When it comes to difficult subjects, or taboo subjects, or subjects that are extremely uncomfortable in my family, they never had emotional literacy. There was no culture around expressing emotions, let alone talking about how you feel or naming what you feel or making space for how others feel. Even if we spoke the same language, I could never fully express how I'm feeling to them because language is always an approximation.
Roy: As you worked with the visual media, what were the constraints and possibilities that you saw emerge as you were writing the book?
Nguyen: Well, one constraint is just skill. (laughs) I don't have training in the visual realm. I think the possibilities were huge because it's not a field I practice in regularly. I don't think about "what are the rules" because I don't know what the rules are. I have my poetry training, which governs in many ways my artistic decisions.
Cohen: You will be at UNLV on Nov. 13 for . Do you have past experiences in Las Vegas?
Nguyen: So many. I went there for my birthday earlier this year, and I was shocked by how expensive everything was, because I didn't remember everything being so expensive. I was like, "What? Why is my smoothie so expensive?"
But, growing up in LA means we went to Vegas a lot. My grandma liked to gamble, and actually we used to go when I was a kid. I remember what it used to smell like before they had the really good ventilation systems from all the cigarette smoke. And then, of course, in college I'd go. We'd party for people's birthdays. Nothing crazy. Vegas was always a place where you could go and stay in a nice hotel, and it wouldn't be a gajillion dollars. I actually love Vegas.
Cohen: Your reading on Nov. 13 is free and open to the public. The following day, you are giving a craft talk to students, faculty, and staff. Could you give us a preview of this craft talk?
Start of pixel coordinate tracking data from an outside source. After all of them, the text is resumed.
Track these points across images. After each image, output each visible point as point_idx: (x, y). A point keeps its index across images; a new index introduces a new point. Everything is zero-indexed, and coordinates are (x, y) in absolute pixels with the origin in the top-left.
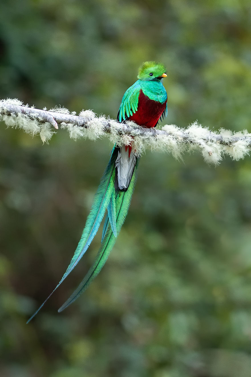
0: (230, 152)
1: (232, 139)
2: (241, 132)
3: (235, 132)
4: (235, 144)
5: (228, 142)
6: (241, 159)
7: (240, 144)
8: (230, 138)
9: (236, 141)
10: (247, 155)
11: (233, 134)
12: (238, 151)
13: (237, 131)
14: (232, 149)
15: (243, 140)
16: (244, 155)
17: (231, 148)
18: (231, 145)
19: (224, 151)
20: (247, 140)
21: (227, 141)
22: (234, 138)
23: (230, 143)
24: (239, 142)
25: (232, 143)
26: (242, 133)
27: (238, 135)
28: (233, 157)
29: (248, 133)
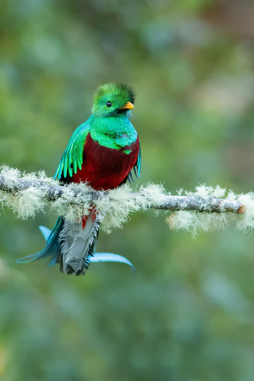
0: (13, 204)
1: (19, 183)
2: (35, 174)
3: (26, 173)
4: (23, 192)
5: (12, 187)
6: (30, 218)
7: (31, 193)
8: (16, 181)
9: (27, 188)
10: (41, 212)
11: (22, 176)
12: (28, 204)
13: (28, 171)
14: (18, 199)
15: (36, 187)
16: (36, 211)
17: (16, 198)
18: (16, 194)
19: (4, 201)
20: (43, 188)
21: (10, 186)
22: (22, 182)
23: (16, 189)
24: (31, 189)
25: (19, 190)
26: (37, 175)
27: (30, 177)
28: (17, 213)
29: (46, 178)
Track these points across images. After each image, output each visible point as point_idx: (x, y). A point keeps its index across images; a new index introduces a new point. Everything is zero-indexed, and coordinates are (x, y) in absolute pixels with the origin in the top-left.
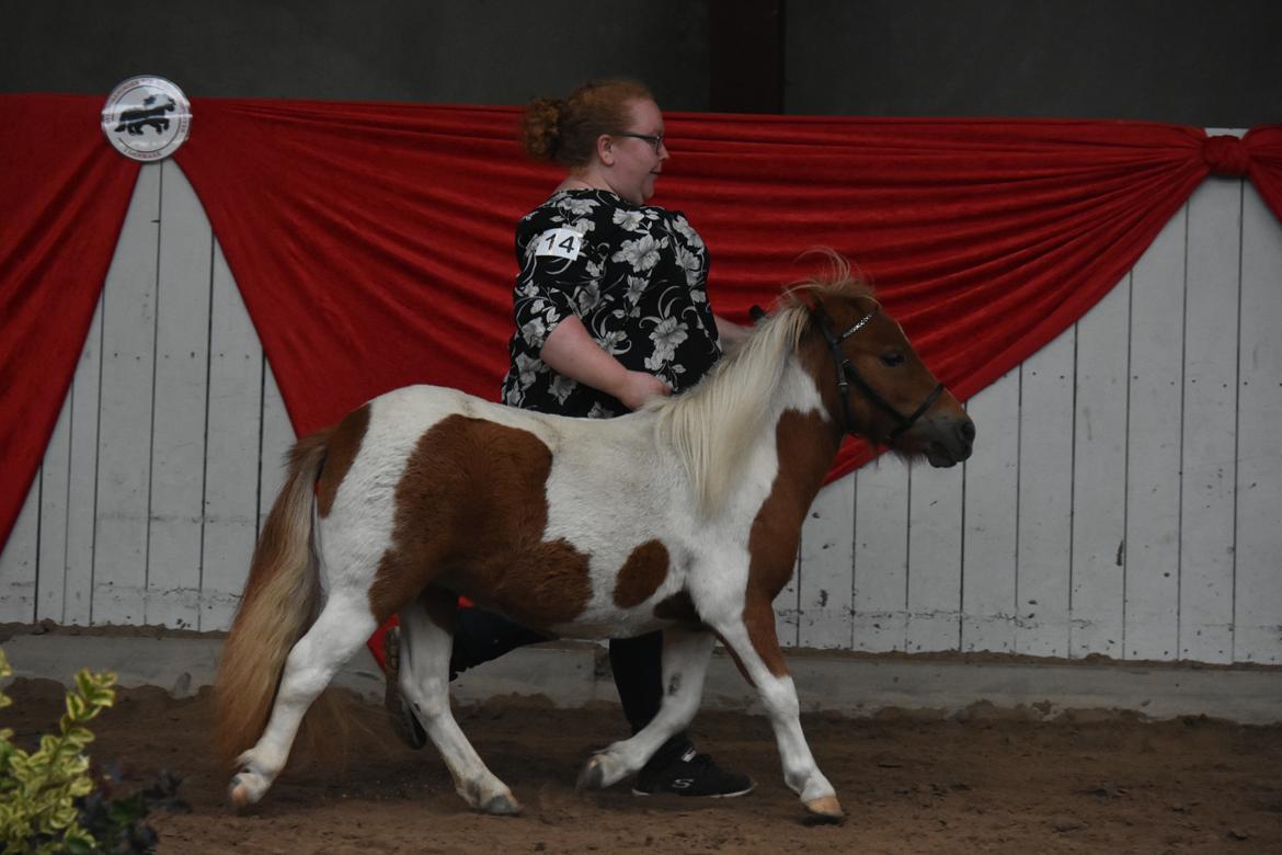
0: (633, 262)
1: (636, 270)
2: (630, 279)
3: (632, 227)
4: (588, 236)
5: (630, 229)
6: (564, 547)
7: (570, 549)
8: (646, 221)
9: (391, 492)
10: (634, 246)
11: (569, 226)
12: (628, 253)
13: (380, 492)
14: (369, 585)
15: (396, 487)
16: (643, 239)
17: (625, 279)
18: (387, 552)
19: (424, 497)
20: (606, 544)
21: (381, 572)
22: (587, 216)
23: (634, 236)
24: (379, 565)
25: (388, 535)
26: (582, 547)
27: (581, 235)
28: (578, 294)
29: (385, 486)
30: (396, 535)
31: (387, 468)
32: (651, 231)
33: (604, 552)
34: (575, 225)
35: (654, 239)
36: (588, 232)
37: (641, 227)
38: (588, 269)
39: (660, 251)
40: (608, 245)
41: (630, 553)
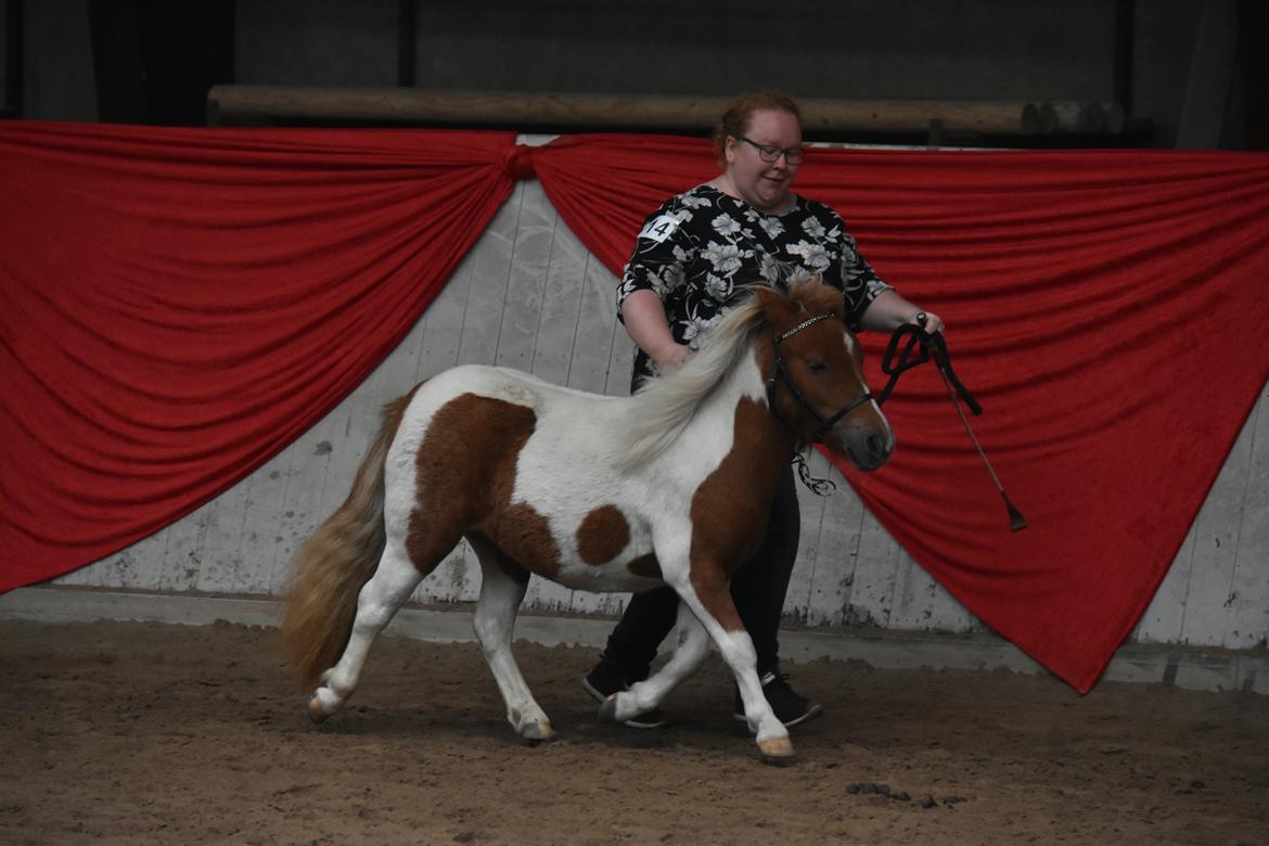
0: (715, 262)
1: (716, 269)
2: (709, 276)
3: (724, 233)
4: (684, 224)
5: (722, 234)
6: (527, 510)
7: (532, 511)
8: (738, 234)
9: (412, 459)
10: (719, 249)
11: (671, 214)
12: (712, 252)
13: (407, 457)
14: (405, 537)
15: (417, 454)
16: (728, 247)
17: (705, 275)
18: (413, 510)
19: (436, 464)
20: (561, 508)
21: (411, 527)
22: (691, 210)
23: (722, 241)
24: (409, 521)
25: (412, 495)
26: (542, 510)
27: (678, 223)
28: (663, 272)
29: (409, 452)
30: (420, 497)
31: (411, 438)
32: (738, 244)
33: (559, 515)
34: (677, 214)
35: (739, 249)
36: (684, 221)
37: (732, 237)
38: (674, 252)
39: (742, 259)
40: (699, 239)
41: (584, 516)
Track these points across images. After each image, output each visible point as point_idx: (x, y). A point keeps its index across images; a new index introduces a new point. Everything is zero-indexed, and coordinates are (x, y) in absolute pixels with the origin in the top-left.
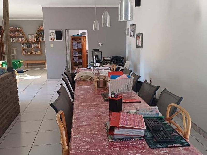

Nguyen: I’m doing a craft talk that will also be a conversation with the audience. The talk is called “Image and Text, Text as Image, and Image as Text.” It’s all the different combinations. It’s something that I engage in, and I don't feel like I had examples in my schooling before I started doing it. There will probably be a generative prompt if folks are feeling up for that, or just something for people to take home with them. My hope is maybe to be a catalyst for folks to engage with some visual element that is perhaps exigent to just them and their work.